#### Task item
No pictures go into the output, which should consist only of the lines from the first line of the data through the line with "Fig. 1 Interconversion", copied exactly.

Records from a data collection
□ □ □ □ □ □ □

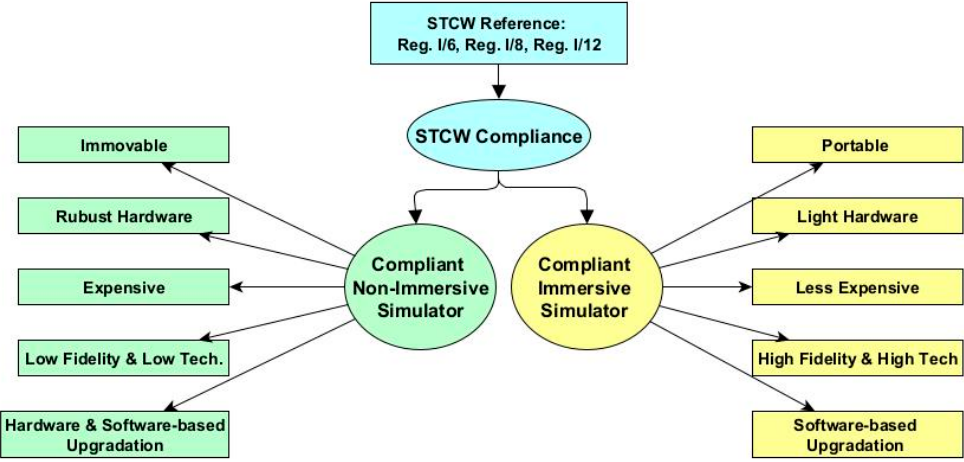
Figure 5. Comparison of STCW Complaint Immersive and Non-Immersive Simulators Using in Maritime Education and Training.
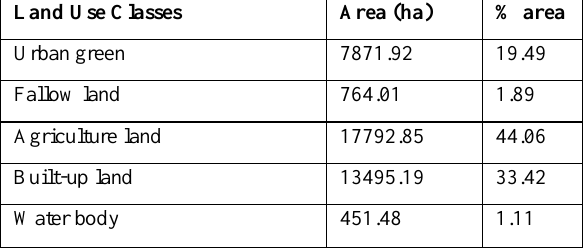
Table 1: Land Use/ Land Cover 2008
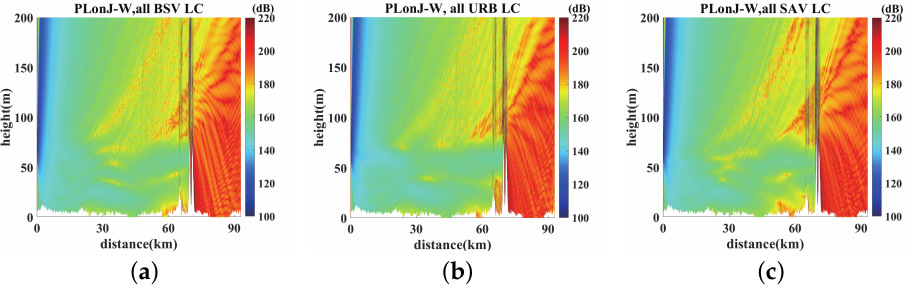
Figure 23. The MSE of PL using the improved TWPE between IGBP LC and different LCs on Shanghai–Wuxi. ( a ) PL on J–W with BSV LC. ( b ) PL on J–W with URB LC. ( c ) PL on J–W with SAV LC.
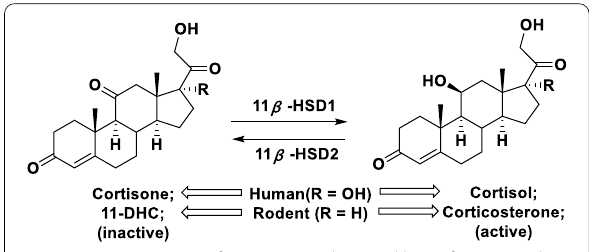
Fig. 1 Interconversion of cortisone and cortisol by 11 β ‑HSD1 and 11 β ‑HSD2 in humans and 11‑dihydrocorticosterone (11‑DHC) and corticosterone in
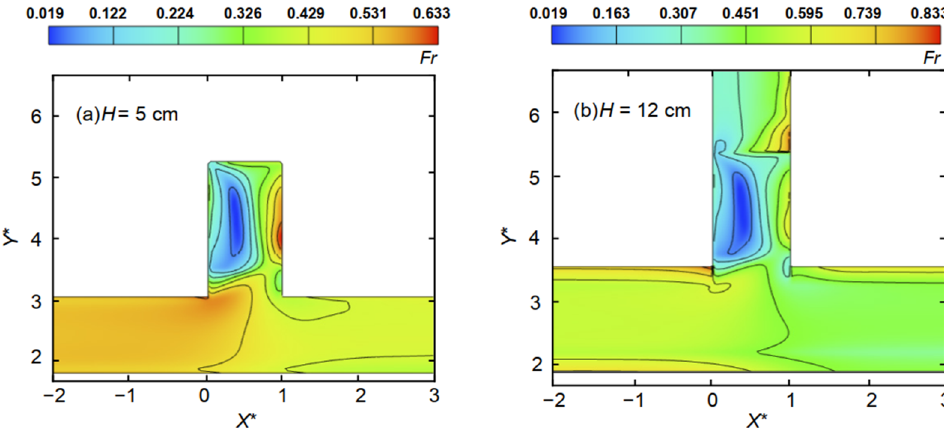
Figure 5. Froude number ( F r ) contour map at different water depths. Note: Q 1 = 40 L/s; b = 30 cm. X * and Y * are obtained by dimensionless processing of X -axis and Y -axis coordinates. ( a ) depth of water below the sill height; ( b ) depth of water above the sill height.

□ □ □ □ □ □ □

#### Solution to this task
Figure 5. Comparison of STCW Complaint Immersive and Non-Immersive Simulators Using in Maritime Education and Training.
Table 1: Land Use/ Land Cover 2008
Figure 23. The MSE of PL using the improved TWPE between IGBP LC and different LCs on Shanghai–Wuxi. ( a ) PL on J–W with BSV LC. ( b ) PL on J–W with URB LC. ( c ) PL on J–W with SAV LC.
Fig. 1 Interconversion of cortisone and cortisol by 11 β ‑HSD1 and 11 β ‑HSD2 in humans and 11‑dihydrocorticosterone (11‑DHC) and corticosterone in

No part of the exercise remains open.